▶ JOB
Reproduce the lines below word for word, leaving out the picture markers.

▶ INPUT MATERIAL
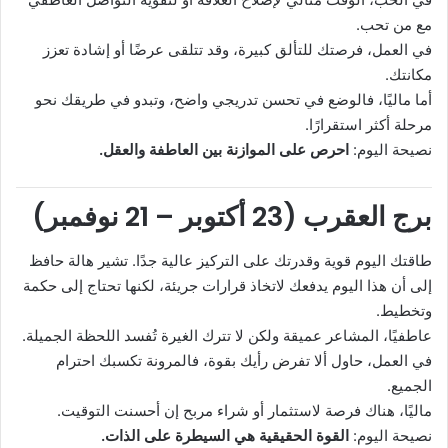
مع من تحب.
في العمل، فرصتك للتألق كبيرة، وقد تتلقى عرضًا أو إشادة تعزز
مكانتك.
أما ماليًا، فالوضع في تحسن تدريجي واضح، وتبدو في طريقك نحو
مرحلة أكثر استقرارًا.
نصيحة اليوم:
احرص على الموازنة بين العاطفة والعقل.
برج العقرب (23 أكتوبر – 21 نوفمبر)
طاقتك اليوم قوية وقدرتك على التركيز عالية جدًا. تشير هالة حافظ
إلى أن هذا اليوم يدفعك لاتخاذ قرارات جريئة، لكنها تحتاج إلى حكمة
وتخطيط.
عاطفيًا، المشاعر عميقة ولكن لا تترك الغيرة تُفسد اللحظة الجميلة.
في العمل، حاول ألا تفرض رأيك بقوة، فالمرونة تكسبك احترام
الجميع.
ماليًا، هناك فرصة لاستثمار أو شراء مربح إن أحسنت التوقيت.
نصيحة اليوم:
القوة الحقيقية هي السيطرة على الذات.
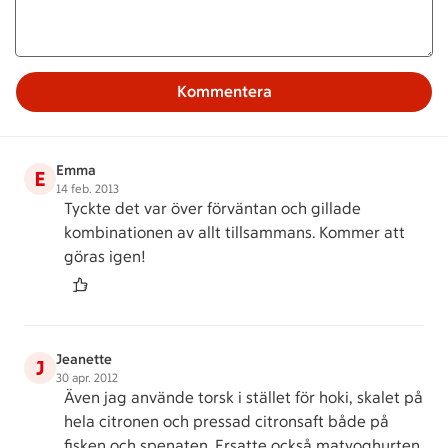
Kommentera
Emma
E
14 feb. 2013
Tyckte det var över förväntan och gillade
kombinationen av allt tillsammans. Kommer att
göras igen!
Jeanette
J
30 apr. 2012
Även jag använde torsk i stället för hoki, skalet på
hela citronen och pressad citronsaft både på
fisken och spenaten. Ersatte också matyoghurten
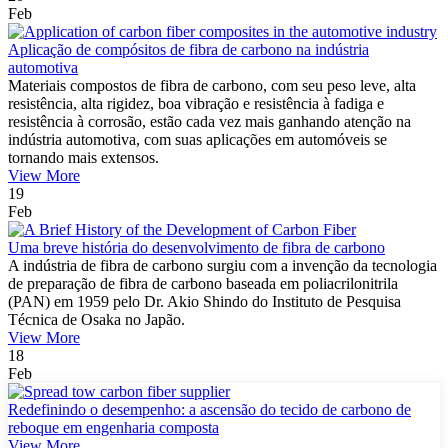
Feb
Aplicação de compósitos de fibra de carbono na indústria
automotiva
Materiais compostos de fibra de carbono, com seu peso leve, alta
resistência, alta rigidez, boa vibração e resistência à fadiga e
resistência à corrosão, estão cada vez mais ganhando atenção na
indústria automotiva, com suas aplicações em automóveis se
tornando mais extensos.
View More
19
Feb
Uma breve história do desenvolvimento de fibra de carbono
A indústria de fibra de carbono surgiu com a invenção da tecnologia
de preparação de fibra de carbono baseada em poliacrilonitrila
(PAN) em 1959 pelo Dr. Akio Shindo do Instituto de Pesquisa
Técnica de Osaka no Japão.
View More
18
Feb
Redefinindo o desempenho: a ascensão do tecido de carbono de
reboque em engenharia composta
View More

▶ RESPONSE TO THIS EXERCISE
مع من تحب.
في العمل، فرصتك للتألق كبيرة، وقد تتلقى عرضًا أو إشادة تعزز
مكانتك.
أما ماليًا، فالوضع في تحسن تدريجي واضح، وتبدو في طريقك نحو
مرحلة أكثر استقرارًا.
نصيحة اليوم:
احرص على الموازنة بين العاطفة والعقل.
برج العقرب (23 أكتوبر – 21 نوفمبر)
طاقتك اليوم قوية وقدرتك على التركيز عالية جدًا. تشير هالة حافظ
إلى أن هذا اليوم يدفعك لاتخاذ قرارات جريئة، لكنها تحتاج إلى حكمة
وتخطيط.
عاطفيًا، المشاعر عميقة ولكن لا تترك الغيرة تُفسد اللحظة الجميلة.
في العمل، حاول ألا تفرض رأيك بقوة، فالمرونة تكسبك احترام
الجميع.
ماليًا، هناك فرصة لاستثمار أو شراء مربح إن أحسنت التوقيت.
نصيحة اليوم:
القوة الحقيقية هي السيطرة على الذات.
Kommentera
Emma
E
14 feb. 2013
Tyckte det var över förväntan och gillade
kombinationen av allt tillsammans. Kommer att
göras igen!
Jeanette
J
30 apr. 2012
Även jag använde torsk i stället för hoki, skalet på
hela citronen och pressad citronsaft både på
fisken och spenaten. Ersatte också matyoghurten
Feb
Aplicação de compósitos de fibra de carbono na indústria
automotiva
Materiais compostos de fibra de carbono, com seu peso leve, alta
resistência, alta rigidez, boa vibração e resistência à fadiga e
resistência à corrosão, estão cada vez mais ganhando atenção na
indústria automotiva, com suas aplicações em automóveis se
tornando mais extensos.
View More
19
Feb
Uma breve história do desenvolvimento de fibra de carbono
A indústria de fibra de carbono surgiu com a invenção da tecnologia
de preparação de fibra de carbono baseada em poliacrilonitrila
(PAN) em 1959 pelo Dr. Akio Shindo do Instituto de Pesquisa
Técnica de Osaka no Japão.
View More
18
Feb
Redefinindo o desempenho: a ascensão do tecido de carbono de
reboque em engenharia composta
View More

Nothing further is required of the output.